I'm 55 yrs old and I got my first Bible(KJV) on my fifth birthday, from my Grandmother. I still have it. I have read the Bible from beginning to end more than I can count. Not because it's that many only that I honestly didn't care enough to count. I just wanted to read it to learn. I have just finished the OT, and I must admit I have learned more this time than any other. When I started I did it because I had run out of other things to read. So I decided to read it thru again. I had no thoughts of getting anything more than any of the times I had the other times.
OneMan, Welcome!
Learning about the Bible is a life-long process. It has so many layers of truth and there are certainly many portions that are difficult to understand - especially if one has not has some basic training in how to most effectively read and interpret it.
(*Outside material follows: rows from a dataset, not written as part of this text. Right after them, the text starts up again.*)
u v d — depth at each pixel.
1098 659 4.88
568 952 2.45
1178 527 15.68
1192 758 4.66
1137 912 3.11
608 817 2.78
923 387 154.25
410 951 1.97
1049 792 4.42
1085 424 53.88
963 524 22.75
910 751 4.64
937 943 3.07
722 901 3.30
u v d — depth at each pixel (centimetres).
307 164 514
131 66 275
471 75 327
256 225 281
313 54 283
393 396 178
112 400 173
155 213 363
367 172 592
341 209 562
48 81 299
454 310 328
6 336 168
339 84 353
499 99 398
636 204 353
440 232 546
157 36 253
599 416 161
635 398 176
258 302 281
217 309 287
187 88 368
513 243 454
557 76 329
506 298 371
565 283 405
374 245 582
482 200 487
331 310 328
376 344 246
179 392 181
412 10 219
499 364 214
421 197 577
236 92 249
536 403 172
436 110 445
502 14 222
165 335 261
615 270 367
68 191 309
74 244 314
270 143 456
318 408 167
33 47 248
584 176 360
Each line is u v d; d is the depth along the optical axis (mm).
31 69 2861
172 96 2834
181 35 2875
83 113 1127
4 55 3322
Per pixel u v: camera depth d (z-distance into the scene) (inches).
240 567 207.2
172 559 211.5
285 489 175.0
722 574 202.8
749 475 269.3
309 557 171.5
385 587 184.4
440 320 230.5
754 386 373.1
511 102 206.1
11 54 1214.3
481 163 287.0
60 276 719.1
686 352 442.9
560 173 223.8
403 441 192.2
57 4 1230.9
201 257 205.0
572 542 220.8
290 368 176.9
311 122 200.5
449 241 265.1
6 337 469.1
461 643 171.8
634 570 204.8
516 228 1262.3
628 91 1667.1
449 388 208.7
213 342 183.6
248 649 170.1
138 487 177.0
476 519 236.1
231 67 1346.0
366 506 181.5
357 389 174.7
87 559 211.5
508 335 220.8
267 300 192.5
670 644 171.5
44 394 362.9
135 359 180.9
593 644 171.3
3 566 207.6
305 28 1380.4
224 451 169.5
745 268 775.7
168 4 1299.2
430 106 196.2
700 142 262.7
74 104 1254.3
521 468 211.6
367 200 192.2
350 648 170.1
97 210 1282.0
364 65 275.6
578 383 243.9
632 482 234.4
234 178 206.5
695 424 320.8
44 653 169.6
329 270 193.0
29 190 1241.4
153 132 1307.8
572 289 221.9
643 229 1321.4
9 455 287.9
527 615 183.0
While the KJV is a very important one (and you may have others), especially, in it day, there are now far better translations, as the knowledge of the original languages, scholarship and illuminations provided by new archaeological, historical finds and methodologies involved have greatly increased gotten substantially better (in many ways), it would tremendously help if you would buy a good, foot-noted study Bible. Here's a good one
http://www.amazon.com/ESV-Study-Bible-C ... tudy+Bible and others might suggest one. From a scholarship point, the Bible is the most intensely and comprehensively studied and researched book in history. And so the knowledge Bible scholar teams can now bring to some of the better modern translations has helped tremendously by offering ever-better historical, cultural and Scriptural understandings. The ESV has fantastic maps, historical contexts of the development of the canon. When I was a young man.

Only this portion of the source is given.